[Saved data entries]
====
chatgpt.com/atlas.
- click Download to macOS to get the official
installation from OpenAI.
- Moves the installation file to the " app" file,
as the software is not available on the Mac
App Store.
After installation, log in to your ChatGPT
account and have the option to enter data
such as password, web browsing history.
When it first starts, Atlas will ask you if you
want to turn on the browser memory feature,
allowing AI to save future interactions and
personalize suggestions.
====
What the task asks =>
Reproduce the lines above word for word.

Solution to the problem =>
chatgpt.com/atlas.
- click Download to macOS to get the official
installation from OpenAI.
- Moves the installation file to the " app" file,
as the software is not available on the Mac
App Store.
After installation, log in to your ChatGPT
account and have the option to enter data
such as password, web browsing history.
When it first starts, Atlas will ask you if you
want to turn on the browser memory feature,
allowing AI to save future interactions and
personalize suggestions.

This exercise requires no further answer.